Effectively countering such misapprehensions is Rob Gardner's extraordinary three-hour production Islam: Empire of Faith, airing on PBS. It depicts scenes from the first thousand years of Islamic history. Beginning with historical reenactments of Muhammad's life and mission in Mecca and Medina, it follows Muslim armies in their marches of conquest and expansion, accents the glory and fame of vast empires built by Muslims, and concludes with the life and death of the Ottoman Empire's most celebrated and feared ruler, Suliman the Magnificent.
All in all the authentic historical re-creations, at times of epic proportions and narrated by such renowned scholars as Jonathan Bloom, Sheila Blair, Norma Jean Calderwood and John Renard, to name but a few, leave the viewer awed and amazed and make patently clear that the civilization Muslims lament losing was indeed glorious, multifaceted and richly textured. In scenes eloquently and artistically re-created one will find something of interest in nearly every discipline--law, science, medicine, education, art and architecture, politics, the military--and be amazed at the remarkable contributions Muslims have made to each.

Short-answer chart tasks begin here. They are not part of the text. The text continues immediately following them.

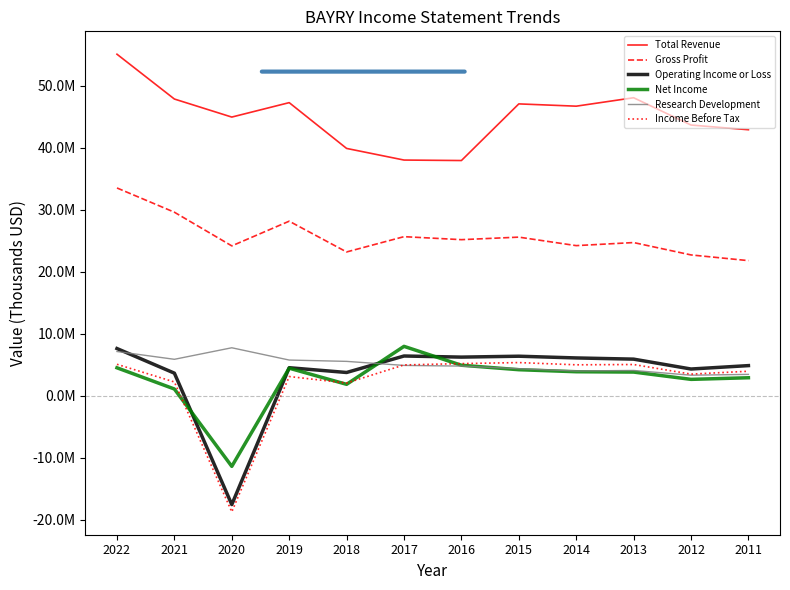

What are all the series names shown in the legend?

Total Revenue, Gross Profit, Operating Income or Loss, Net Income, Research Development, Income Before Tax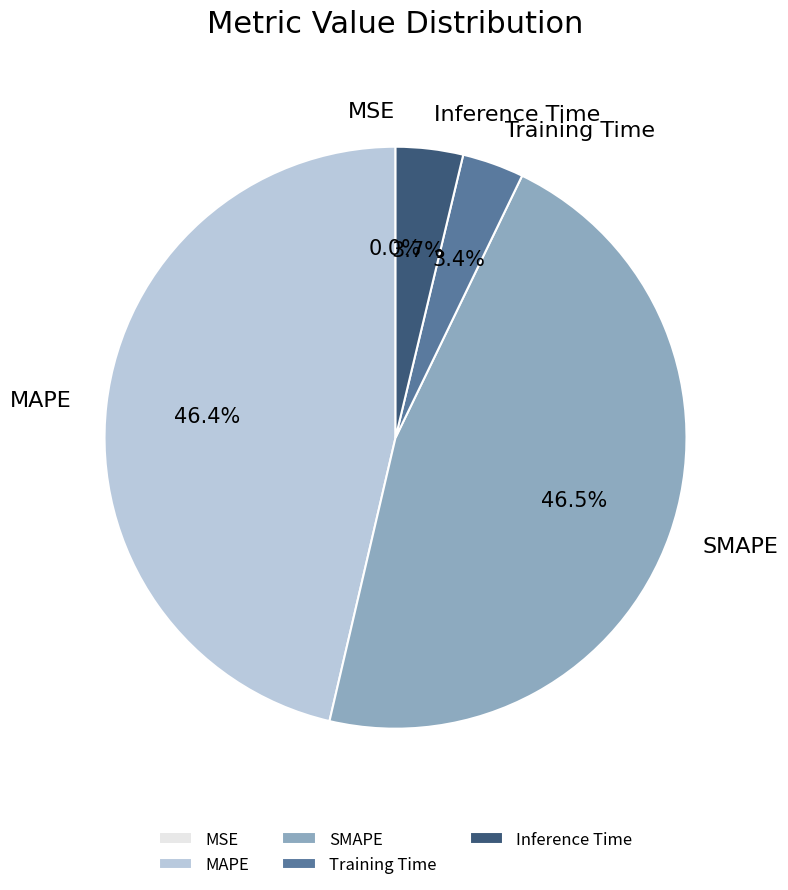

To the nearest percent, what is the difference between the largest and smallest slice percentages?

46%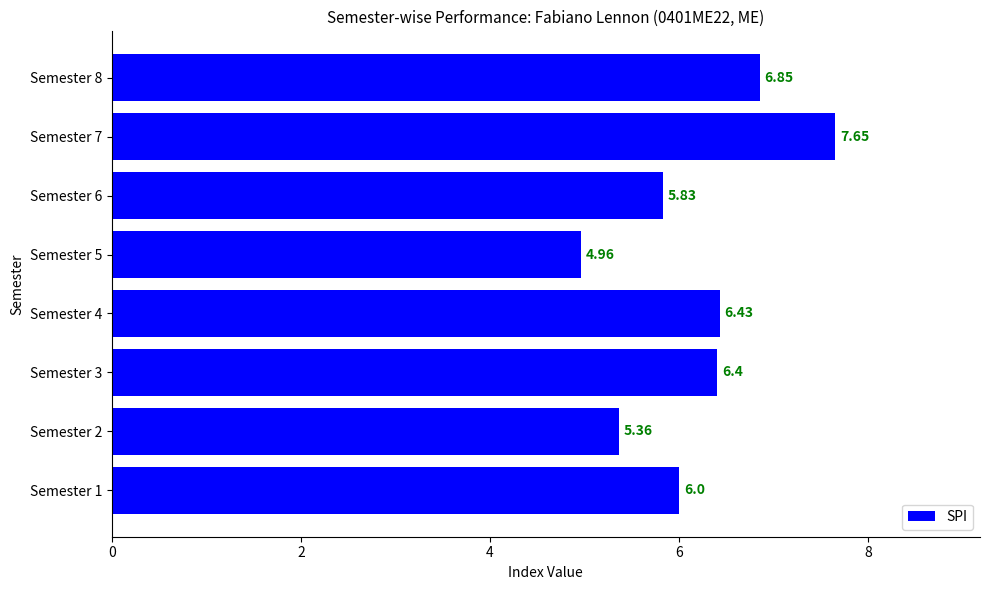

Which has a higher value, Semester 7 or Semester 4?

Semester 7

For example, the viewer comes to know that the Islamic empire probably started the first hospitals as we know them today. These hospitals separated patients according to their reason for admission, since it had been determined that infectious diseases were less likely to be transmitted this way. Viewers are also reminded of facts learned in elementary schools about "Arabic numerals"--that they were developed hundreds of years ago through the scholarship of Muslims, at the "House of Wisdom" in Baghdad. One also is reminded that Muslims in Spain developed a brilliant and tolerant society in which Jews and Christians played important roles.
More important, Christians will become aware that Muslims intend to worship no other god than the God of Abraham, Isaac and Jacob, though they include Ishmael in this list; that Jesus is revered and honored as a great prophet; that Muhammad initially sought an alliance with Jews and Christians in his struggle against immorality and false worship; and that the call to prayer five times each day is a ringing affirmation that "there is no god but God" who is the Merciful Lord of Mercy.
The film does not tell the whole story. There is much that is left out or toned down. For example, when comparing the production of manuscripts in Baghdad to those of the West, it refers to a monastery in France which, we are told, was fortunate to have ten manuscripts, whereas Baghdad had thousands. Left out of the story are Rome and Constantinople. And the narrator uses the word "recruitment" to describe how the Ottomans captured Christian children and made them into Janissaries. The film is superb in accenting all that is savory. Perhaps its producers believe that reporting what is unsavory has already had its day.
Regardless, Gardner's production is a giant step in the right direction, one that can move both sides to be far more objective in discussing what really happened and in candidly telling the rest of the story.